Néanmoins, la peur qu’elle leur avait causée fit redoubler les soins des frères Colombe autour de la précieuse santé de Manon. Chaque dimanche, maintenant, on l’emmenait à la campagne aux environs de Paris, tantôt ici, tantôt là. Scipion portait les châles et les manteaux pour l’envelopper quand elle aurait couru. Annibal charriait les herbes et les fleurs qu’elle ravageait. Et l’on dînait au restaurant après que Manon s’était balancée toute droite sur l’escarpolette du jardin, se lançant très haut pour faire crier d’effroi les frères Colombe éperdus. Elle s’endormait quelquefois dans le train, au retour, sur l’épaule de maman Pion immobile. On la regardait beaucoup, car elle était belle, fraîche et blonde comme les blés mûrs ; mais Annibal, d’un regard de dogue, écartait les galants, et Scipion obligeait Manon à porter des voiles épais qui lui cachaient un peu les yeux. Même les frères Colombe convinrent un jour que Manon avait assez de talent en peinture pour se passer des leçons de l’atelier et qu’elle devait désormais demeurer à la maison.

On lui installa une petite table auprès de l’une des deux fenêtres de la salle à manger avec un grand fauteuil capitonné et des coussins pour ses petits pieds toujours, frileux, un mignon chevalet sur la table et tout un attirail de godets et de pinceaux de la dernière élégance.

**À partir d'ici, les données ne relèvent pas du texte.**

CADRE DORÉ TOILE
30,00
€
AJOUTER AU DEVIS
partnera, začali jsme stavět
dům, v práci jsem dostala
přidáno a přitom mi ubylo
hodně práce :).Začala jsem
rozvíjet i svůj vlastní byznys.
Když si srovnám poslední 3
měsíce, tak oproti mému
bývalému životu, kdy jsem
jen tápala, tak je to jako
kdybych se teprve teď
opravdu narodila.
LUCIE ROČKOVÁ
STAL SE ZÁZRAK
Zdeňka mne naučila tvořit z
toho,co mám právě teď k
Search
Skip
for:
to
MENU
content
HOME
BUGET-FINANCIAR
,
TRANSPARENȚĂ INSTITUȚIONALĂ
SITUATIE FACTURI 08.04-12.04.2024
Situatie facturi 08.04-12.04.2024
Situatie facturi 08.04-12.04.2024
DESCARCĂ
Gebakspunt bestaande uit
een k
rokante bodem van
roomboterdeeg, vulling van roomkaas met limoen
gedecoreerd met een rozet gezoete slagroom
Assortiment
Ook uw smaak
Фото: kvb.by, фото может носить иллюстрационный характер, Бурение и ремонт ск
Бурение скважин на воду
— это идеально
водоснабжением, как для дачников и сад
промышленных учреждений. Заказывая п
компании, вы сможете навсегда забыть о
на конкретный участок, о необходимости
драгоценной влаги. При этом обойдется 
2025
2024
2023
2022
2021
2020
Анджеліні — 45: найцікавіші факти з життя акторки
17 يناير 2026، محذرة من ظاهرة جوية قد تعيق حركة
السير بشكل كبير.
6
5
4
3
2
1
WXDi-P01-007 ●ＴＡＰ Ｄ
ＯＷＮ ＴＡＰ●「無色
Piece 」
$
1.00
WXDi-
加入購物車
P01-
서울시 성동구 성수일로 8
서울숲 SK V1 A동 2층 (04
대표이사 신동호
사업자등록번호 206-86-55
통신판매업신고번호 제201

Manon se proposait d’exposer au prochain Salon une copie de John Russel : La petite fille aux cerises. Elle peignait avec assez de goût et sa couleur ne manquait ni de justesse ni d’éclat. Le dessin seul laissait à désirer ; mais elle se faisait esquisser ou retoucher les lignes par son professeur. Ensuite, très capricieuse, elle entreprenait plusieurs ouvrages à la fois, afin de les reprendre et de les quitter suivant sa fantaisie du moment qu’elle nommait gravement : l’inspiration.